CASA DE PAPELÃO

Depois das chuvas os moradores de rua se mobilizam entre as ruas da Direita e São Bento para reconstruir suas "casas", e a disputa por um espaço e papelão é acirrada nas portas recém-fechadas das lojas no centro da cidade. São adultos e crianças correndo, para conseguir uma cama seca antes que o dia termine.

Ana é assistente social, e muito acostumada com a rotina das ruas observa, aquelas são pessoas a mercê do tempo e da disposição alheia. Ela sabe que não há como mantê-las em abrigos ou instituições. A seu entender a "rua" parece surtir um efeito encantador sobre as pessoas que nela vivem.
 A moça lembra do seu tempo de garota. "Vai menina, sai a pedir logo, pois os teus irmãos estão com fome". Dizia-lhe a mãe. Eram mendigas porque a mãe não tivera sorte na vida. O marido, seu pai, foi uma nulidade que se apossou da fortuna da esposa, e desapareceu abandonando-a com dois filhos pequenos e outro ainda na barriga.
Quando era criança Ana se perguntava sonhadora. "De que serão feitas as casas?" Pois via cada uma delas diferente da outra.

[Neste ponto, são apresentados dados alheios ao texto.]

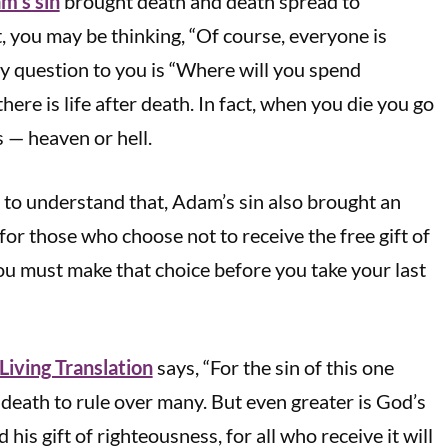
m’s sin
brought death and death spread to
 you may be thinking, “Of course, everyone is
 my question to you is “Where will you spend
here is life after death. In fact, when you die you go
s — heaven or hell.
t to understand that, Adam’s sin also brought an
t for those who choose not to receive the free gift of
you must make that choice before you take your last
iving Translation
says, “For the sin of this one
eath to rule over many. But even greater is God’s
his gift of righteousness, for all who receive it will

Eram casas de tijolos, de madeira, algumas eram grandes, outras nem tanto. Ela não conhecia seus residentes, mas tinha certeza eram felizes dentro das casas. e os filhos tinham um pai amoroso, uma mãe cheirosa, uma comida feita com amor, e em noites frias do inverno ficavam quentinhos em suas cobertas, e não faltavam sapatos com farturas de beijos e abraços.

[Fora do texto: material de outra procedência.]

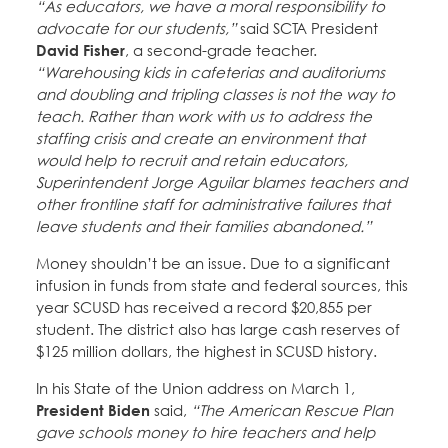
“As educators, we have a moral responsibility to
advocate for our students,”
said SCTA President
David Fisher
, a second-grade teacher.
“Warehousing kids in cafeterias and auditoriums
and doubling and tripling classes is not the way to
teach. Rather than work with us to address the
staffing crisis and create an environment that
would help to recruit and retain educators,
Superintendent Jorge Aguilar blames teachers and
other frontline staff for administrative failures that
leave students and their families abandoned.”
Money shouldn’t be an issue. Due to a significant
infusion in funds from state and federal sources, this
year SCUSD has received a record $20,855 per
student. The district also has large cash reserves of
$125 million dollars, the highest in SCUSD history.
In his State of the Union address on March 1,
President Biden
said,
“The American Rescue Plan
gave schools money to hire teachers and help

"Um dia vamos ter uma casa e não vai ser igual a esta, de papelão”. Porque quando chovia ficavam sem.

E a mãe escondia-se estrategicamente com os filhos menores, enquanto Ana pedia para as donas, daquelas casas lindas, um abrigo só até a chuva passar. "Algumas sequer atendiam a porta, outras davam-me um pedaço de pão e despachavam-me debaixo da chuva mesmo, e claro que eu pegava o pão, parecia que andávamos sempre com fome, e andávamos mesmo.
Eram poucas às vezes conseguiam um canto seco para dormir, mas em geral era debaixo das marquises das lojas do centro da cidade que encontravam algum abrigo. E quando ficavam tristes por não conseguir que alguém os ajudasse a sair da chuva, era para animar a menina Ana disparava dizendo: "Deixe estar mamãe, um dia teremos uma casa, e não será de papelão". E as lágrimas que escorriam pela sua face eram de pura alegria, ante a possibilidade de um dia ser tão feliz quanto aquelas pessoas que viviam dentro daquelas casas secas.
“Pena mamãe não estar aqui, para ver que conseguimos, e foi ela que manteve a mim e meus irmãos vivos, e gratidão é a única palavra que me ocorre neste momento”. Ao despertar de seus devaneios, a assistente social vai seguindo até os moradores da rua para distribuir palavras e comida.